__EXERCISE DESCRIPTION__. Pull every "Figure" line out of the data below.

*** DATASET RECORDS

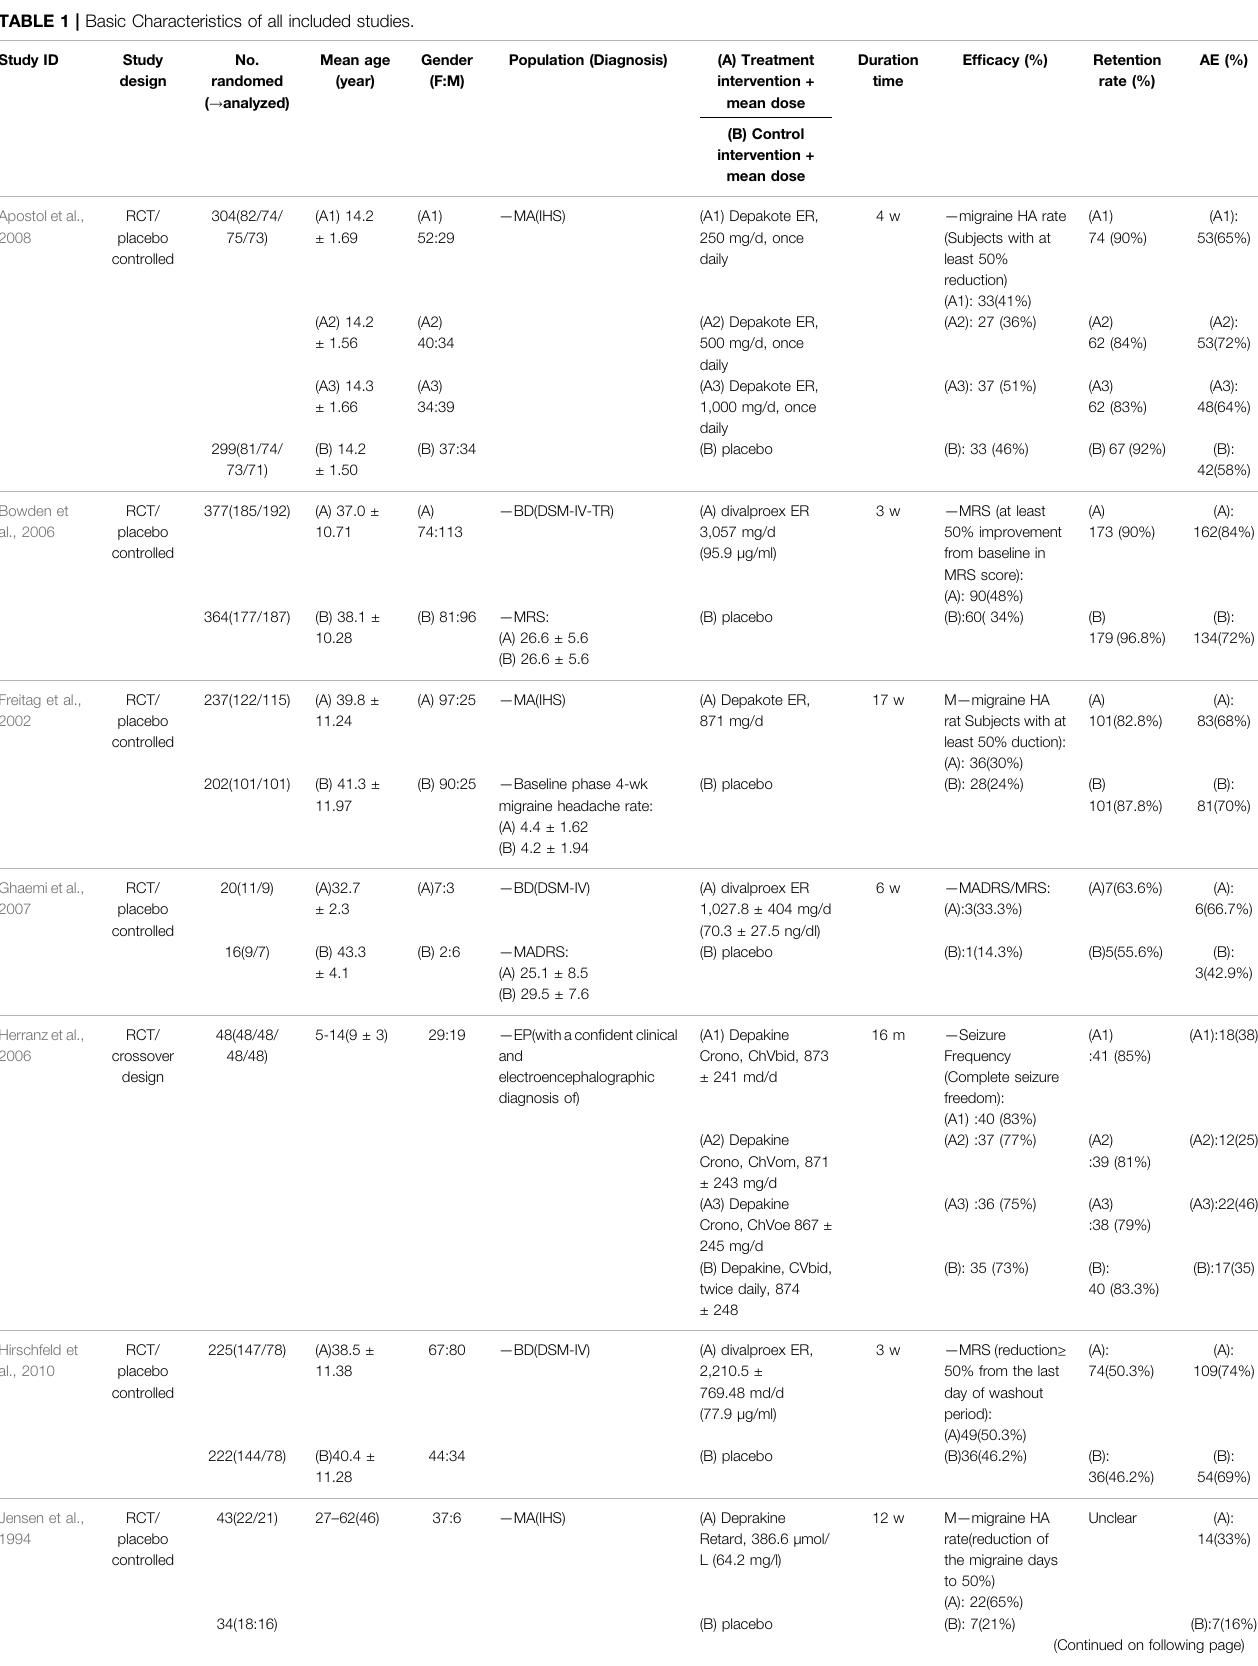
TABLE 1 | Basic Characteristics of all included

******
*** DATASET RECORDS

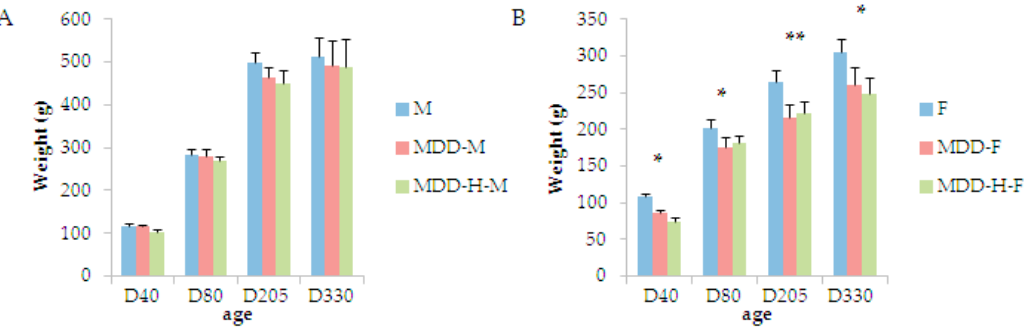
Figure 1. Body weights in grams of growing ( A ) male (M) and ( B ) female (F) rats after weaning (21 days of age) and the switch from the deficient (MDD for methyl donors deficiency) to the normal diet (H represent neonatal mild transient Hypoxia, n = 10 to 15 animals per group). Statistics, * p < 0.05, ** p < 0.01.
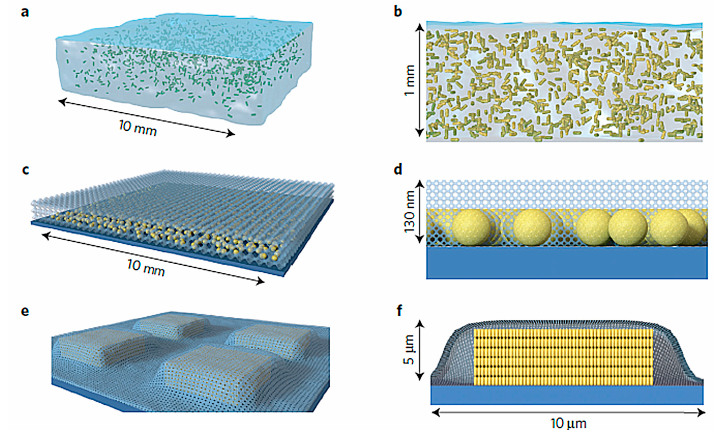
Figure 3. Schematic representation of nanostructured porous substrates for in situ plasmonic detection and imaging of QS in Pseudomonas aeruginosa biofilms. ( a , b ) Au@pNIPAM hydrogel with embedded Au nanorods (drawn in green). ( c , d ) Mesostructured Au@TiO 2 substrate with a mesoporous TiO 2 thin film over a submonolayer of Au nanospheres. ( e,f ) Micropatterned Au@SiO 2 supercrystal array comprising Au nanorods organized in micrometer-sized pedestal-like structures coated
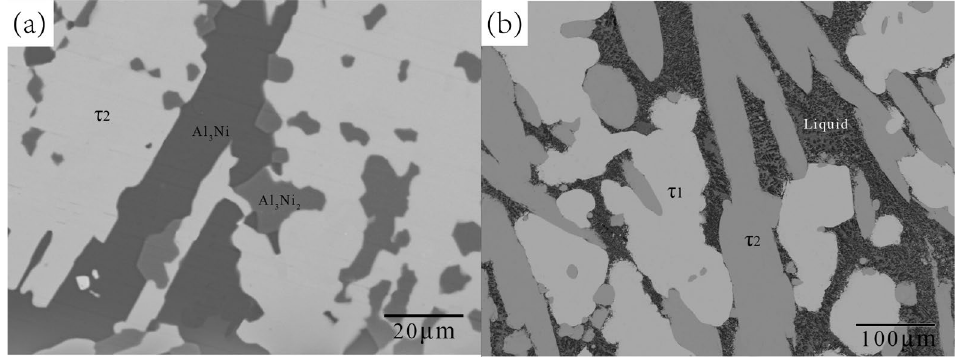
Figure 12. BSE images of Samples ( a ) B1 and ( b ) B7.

******

__TASK ANSWER__.
Figure 1. Body weights in grams of growing ( A ) male (M) and ( B ) female (F) rats after weaning (21 days of age) and the switch from the deficient (MDD for methyl donors deficiency) to the normal diet (H represent neonatal mild transient Hypoxia, n = 10 to 15 animals per group). Statistics, * p < 0.05, ** p < 0.01.
Figure 3. Schematic representation of nanostructured porous substrates for in situ plasmonic detection and imaging of QS in Pseudomonas aeruginosa biofilms. ( a , b ) Au@pNIPAM hydrogel with embedded Au nanorods (drawn in green). ( c , d ) Mesostructured Au@TiO 2 substrate with a mesoporous TiO 2 thin film over a submonolayer of Au nanospheres. ( e,f ) Micropatterned Au@SiO 2 supercrystal array comprising Au nanorods organized in micrometer-sized pedestal-like structures coated
Figure 12. BSE images of Samples ( a ) B1 and ( b ) B7.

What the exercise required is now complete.